Labrie fut enfin un ami de l'histoire, cette assise des destinées de la patrie, qui en constitue la plus solide base. Sa correspondance avec Jacques Viger, le premier maire de Montréal en 1833, qui a laissé tant de précieux mémoires, et dont l'abbé Gosselin reproduit plusieurs lettres, montre bien que le docteur Labrie était lui aussi, comme Viger, un fervent du passé et de ses annales. Dans ses écoles de Saint Eustache, il avait mis à la disposition des élèves un précis de l'histoire du Canada et un petit traité de géographie canadienne dont il était lui même l'auteur. Les trop rares écrits qui nous restent de lui prouvent qu'il s'inspirait constamment, pour toutes sortes de considérations, des meilleures traditions de la vie du pays. L'on sait également, la citation du Mémorial de Meilleur que j'ai rappelée en témoigne, que le docteur avait composé et se proposait de publier une Histoire du Canada. Elle embrassait, à ce qu'on a rapporté, toute la période de la domination française depuis les origines de la colonie, avec, en plus, celle de la domination anglaise de la cession de 1760 à la guerre de 1812. Le curé Jacques Faquin, qui fut à Saint Eustache de 1821 à 1847, était, comme Jasques [sic] Labrie, un passionné de l'histoire. On imagine aisément que ces deux bons Canadiens, le curé et le docteur, avaient de fréquentes relations. "Rapprochés par le même zèle pour l'instruction du peuple, écrit l'abbé Gosselin, ils étaient aussi liés par le même goût pour les travaux littéraires et les recherches historiques. Le premier, d'après M. Meilleur, écrivit une histoire de l'Eglise en notre pays. Le deuxième composa une histoire complète du Canada. Malheureusement, tous les deux moururent avant d'avoir publié leurs travaux. Coïncidence encore plus fâcheuse, les manuscrits de l'un et de l'autre sont devenus la proie des flammes : celui du docteur Labrie, en 1838, dans l'incendie de Saint-Benoît, chez le notaire Girouard, qui l'avait en dépot, et dont l'habitation brûla de fond en comble ; celui du curé Faquin, en 1852, dans l'incendie de l'évêché de Montréal, où on le conservait . . ." Au témoignage de tous ceux qui avaient pris connaissance de cette Histoire du Canada de Labrie, entre autres de Papineau et de Morin, elle était d'une exceptionnelle valeur. Nulle part Labrie ne s'était révélé plus intelligemment et supérieurement patriote.

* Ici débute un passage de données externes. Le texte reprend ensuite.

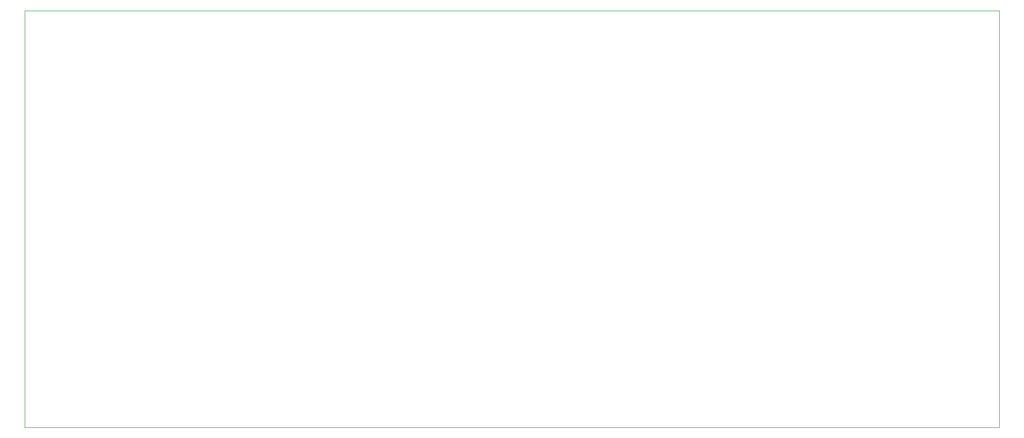
<source format=gbr>
G04 #@! TF.FileFunction,Profile,NP*
%FSLAX46Y46*%
G04 Gerber Fmt 4.6, Leading zero omitted, Abs format (unit mm)*
G04 Created by KiCad (PCBNEW no-vcs-found-undefined) date Wed Nov  9 18:10:00 2016*
%MOMM*%
%LPD*%
G01*
G04 APERTURE LIST*
%ADD10C,0.050000*%
%ADD11C,0.100000*%
G04 APERTURE END LIST*
D10*
D11*
X69977000Y-143764000D02*
X69977000Y-70866000D01*
X240157000Y-143764000D02*
X69977000Y-143764000D01*
X240157000Y-70866000D02*
X240157000Y-143764000D01*
X69977000Y-70866000D02*
X240157000Y-70866000D01*
M02*

</source>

En résumé, le docteur Jacques Labrie a été, au cours de l'une des périodes les plus tourmentées de notre vie nationale, l'une de nos grandes figures canadiennes, l'un de nos patriotes les plus éclairés, les plus laborieux et les plus zélés.

Source : Abbé Elie-J. AUCLAIR, Figures canadiennes. Deuxième série, Montréal, éditions Albert Lévesque, 1933, 209p., pp. 49-59.